I understand the issue well.
Money is hard to make, and I understand when people say they are looking for jobs. I especially feel for international students who pay out of state which is more than the resident rates. The truth is that the school is really having financial problems. It may be hard to understand for some people who just want a job, but things are what they are.
For those who have really worked hard to get a job, kudos to you. For the rest of us who are still searching for jobs, may the odds be ever in our favor. I hope things get better for the school and they get more students. I hope all works out for the school, and people who deserve jobs get them.
The ways to get the money for the school is to get more students to come to the school. It is not going to be enough to just get them, but they need them to not transfer to another college also. I am not saying that they should be forced to stay but a survey should be conducted to ask students what makes them want to leave?

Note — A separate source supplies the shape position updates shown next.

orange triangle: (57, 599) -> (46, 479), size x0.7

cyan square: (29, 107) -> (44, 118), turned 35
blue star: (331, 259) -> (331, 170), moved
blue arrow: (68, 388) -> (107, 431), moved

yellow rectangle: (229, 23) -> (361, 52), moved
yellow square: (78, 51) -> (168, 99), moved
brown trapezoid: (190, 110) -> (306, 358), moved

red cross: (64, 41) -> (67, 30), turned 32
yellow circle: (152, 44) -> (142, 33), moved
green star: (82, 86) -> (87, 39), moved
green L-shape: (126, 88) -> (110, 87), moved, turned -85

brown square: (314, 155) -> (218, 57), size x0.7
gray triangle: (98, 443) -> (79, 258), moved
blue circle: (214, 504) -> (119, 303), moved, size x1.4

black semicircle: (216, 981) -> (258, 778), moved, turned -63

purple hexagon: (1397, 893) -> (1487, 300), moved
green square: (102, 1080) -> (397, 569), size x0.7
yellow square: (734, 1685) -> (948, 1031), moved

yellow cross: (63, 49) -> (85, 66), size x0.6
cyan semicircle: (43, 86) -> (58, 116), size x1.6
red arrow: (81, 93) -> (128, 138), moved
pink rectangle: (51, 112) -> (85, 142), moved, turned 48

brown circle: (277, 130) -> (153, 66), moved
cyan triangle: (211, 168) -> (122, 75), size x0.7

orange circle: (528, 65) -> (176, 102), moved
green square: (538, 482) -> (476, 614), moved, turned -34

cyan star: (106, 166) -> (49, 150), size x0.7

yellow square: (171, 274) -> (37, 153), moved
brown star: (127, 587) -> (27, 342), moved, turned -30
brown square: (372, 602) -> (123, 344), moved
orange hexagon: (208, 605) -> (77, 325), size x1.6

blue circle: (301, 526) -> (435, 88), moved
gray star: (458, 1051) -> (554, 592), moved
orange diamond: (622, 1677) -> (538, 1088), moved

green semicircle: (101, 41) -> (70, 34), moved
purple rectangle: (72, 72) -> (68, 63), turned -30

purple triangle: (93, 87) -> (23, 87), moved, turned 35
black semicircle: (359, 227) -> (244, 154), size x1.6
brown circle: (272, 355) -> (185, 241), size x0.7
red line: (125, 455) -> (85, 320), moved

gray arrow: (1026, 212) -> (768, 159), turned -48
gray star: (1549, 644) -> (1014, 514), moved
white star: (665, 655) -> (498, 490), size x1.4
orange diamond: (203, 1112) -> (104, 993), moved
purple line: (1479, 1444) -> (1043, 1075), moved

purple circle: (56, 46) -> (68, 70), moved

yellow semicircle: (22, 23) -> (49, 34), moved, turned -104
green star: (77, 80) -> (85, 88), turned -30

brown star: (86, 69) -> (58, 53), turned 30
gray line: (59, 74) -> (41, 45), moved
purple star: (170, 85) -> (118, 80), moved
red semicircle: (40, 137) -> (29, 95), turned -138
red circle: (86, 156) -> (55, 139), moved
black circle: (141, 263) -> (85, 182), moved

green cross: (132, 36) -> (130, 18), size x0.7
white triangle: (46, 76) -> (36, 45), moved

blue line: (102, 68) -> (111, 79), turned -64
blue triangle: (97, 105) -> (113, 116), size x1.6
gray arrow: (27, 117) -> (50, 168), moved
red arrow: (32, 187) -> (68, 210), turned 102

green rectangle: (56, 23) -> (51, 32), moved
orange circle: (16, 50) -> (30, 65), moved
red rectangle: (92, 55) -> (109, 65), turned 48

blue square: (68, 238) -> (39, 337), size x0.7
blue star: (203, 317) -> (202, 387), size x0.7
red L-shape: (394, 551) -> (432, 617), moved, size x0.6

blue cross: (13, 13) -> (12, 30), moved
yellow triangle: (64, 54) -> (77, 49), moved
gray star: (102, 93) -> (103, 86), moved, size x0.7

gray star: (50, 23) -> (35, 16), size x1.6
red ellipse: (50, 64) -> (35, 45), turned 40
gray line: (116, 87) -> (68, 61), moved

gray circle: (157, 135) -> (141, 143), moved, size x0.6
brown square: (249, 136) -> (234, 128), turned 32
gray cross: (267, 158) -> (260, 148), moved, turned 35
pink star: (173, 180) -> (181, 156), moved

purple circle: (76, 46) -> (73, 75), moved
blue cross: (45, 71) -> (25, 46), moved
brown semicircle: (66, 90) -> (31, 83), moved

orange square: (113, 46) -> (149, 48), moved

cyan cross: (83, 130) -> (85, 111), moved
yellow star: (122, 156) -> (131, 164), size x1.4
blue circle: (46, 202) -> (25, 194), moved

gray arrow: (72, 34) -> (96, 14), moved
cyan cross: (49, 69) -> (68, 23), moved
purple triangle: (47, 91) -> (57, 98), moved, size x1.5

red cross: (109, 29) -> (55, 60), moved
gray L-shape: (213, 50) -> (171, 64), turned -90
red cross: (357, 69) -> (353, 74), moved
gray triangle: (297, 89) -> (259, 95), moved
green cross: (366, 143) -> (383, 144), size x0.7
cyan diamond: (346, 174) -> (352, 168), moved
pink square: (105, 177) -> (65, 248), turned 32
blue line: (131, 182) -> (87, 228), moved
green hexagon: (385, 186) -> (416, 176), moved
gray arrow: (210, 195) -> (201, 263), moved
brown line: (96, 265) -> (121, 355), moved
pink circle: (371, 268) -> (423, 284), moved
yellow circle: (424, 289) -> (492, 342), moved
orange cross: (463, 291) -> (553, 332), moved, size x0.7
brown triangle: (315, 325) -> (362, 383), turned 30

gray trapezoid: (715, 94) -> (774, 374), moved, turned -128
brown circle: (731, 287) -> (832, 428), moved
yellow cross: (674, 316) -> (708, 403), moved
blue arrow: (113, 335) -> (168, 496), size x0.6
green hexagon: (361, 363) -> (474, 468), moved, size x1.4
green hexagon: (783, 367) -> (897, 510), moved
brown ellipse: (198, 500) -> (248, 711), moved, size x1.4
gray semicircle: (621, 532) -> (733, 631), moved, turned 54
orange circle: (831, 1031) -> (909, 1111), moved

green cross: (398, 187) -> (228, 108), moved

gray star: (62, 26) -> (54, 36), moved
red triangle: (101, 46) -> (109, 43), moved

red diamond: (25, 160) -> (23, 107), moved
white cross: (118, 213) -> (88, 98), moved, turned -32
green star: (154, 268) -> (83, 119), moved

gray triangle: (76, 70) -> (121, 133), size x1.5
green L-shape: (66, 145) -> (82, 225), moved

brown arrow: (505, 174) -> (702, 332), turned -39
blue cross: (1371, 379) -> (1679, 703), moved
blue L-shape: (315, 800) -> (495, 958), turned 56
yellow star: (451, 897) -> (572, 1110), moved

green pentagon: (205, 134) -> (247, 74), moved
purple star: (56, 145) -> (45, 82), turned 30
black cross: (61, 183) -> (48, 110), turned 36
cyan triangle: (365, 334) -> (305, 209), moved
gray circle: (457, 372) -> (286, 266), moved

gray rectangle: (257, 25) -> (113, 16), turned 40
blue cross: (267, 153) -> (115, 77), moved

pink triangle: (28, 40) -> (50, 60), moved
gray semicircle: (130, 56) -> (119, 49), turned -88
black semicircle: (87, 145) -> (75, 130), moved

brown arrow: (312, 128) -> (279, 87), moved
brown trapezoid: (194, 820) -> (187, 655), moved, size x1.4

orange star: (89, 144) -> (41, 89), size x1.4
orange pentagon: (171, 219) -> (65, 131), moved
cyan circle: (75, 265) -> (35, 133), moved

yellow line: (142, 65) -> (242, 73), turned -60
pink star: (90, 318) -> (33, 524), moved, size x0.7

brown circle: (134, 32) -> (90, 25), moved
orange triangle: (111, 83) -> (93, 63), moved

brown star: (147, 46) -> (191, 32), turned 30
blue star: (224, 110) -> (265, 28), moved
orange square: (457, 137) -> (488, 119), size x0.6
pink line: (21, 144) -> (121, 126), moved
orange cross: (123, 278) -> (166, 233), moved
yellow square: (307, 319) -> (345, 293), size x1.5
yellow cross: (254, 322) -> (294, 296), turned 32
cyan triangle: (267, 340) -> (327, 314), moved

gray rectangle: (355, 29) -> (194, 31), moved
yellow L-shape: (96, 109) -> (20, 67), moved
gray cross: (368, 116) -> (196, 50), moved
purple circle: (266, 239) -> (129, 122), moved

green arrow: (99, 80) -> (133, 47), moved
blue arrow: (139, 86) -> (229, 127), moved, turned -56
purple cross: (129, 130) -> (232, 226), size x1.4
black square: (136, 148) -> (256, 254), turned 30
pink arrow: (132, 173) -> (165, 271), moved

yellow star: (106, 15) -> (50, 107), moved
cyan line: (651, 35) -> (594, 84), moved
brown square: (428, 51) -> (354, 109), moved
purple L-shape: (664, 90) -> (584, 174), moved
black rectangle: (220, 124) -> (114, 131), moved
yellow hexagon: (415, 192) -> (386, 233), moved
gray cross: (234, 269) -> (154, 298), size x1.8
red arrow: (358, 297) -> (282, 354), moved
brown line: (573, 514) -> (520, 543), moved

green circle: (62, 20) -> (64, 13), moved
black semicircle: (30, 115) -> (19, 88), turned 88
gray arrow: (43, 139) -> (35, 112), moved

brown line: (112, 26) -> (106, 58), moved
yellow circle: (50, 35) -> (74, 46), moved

Whatever they say should be recorded, so that those issues should be understood and there would be less chance of students leaving. Another thing that can help is to cut off tenure for professors who are not upholding the values of the school to highest standards. In all, every problem has a solution. No matter how bad things are now, they will always get better.
There is a quote I like that says, “It’s going to get harder before it gets easier, but it will get better. You have to make it through the hard stuff first.”
So, it is the tough times that make us tough. For anyone who is experiencing the direct impacts of the financial crunches at SCSU, just trust that everything will work out. Everything has a way of falling into place in the end. It always has been and always will be.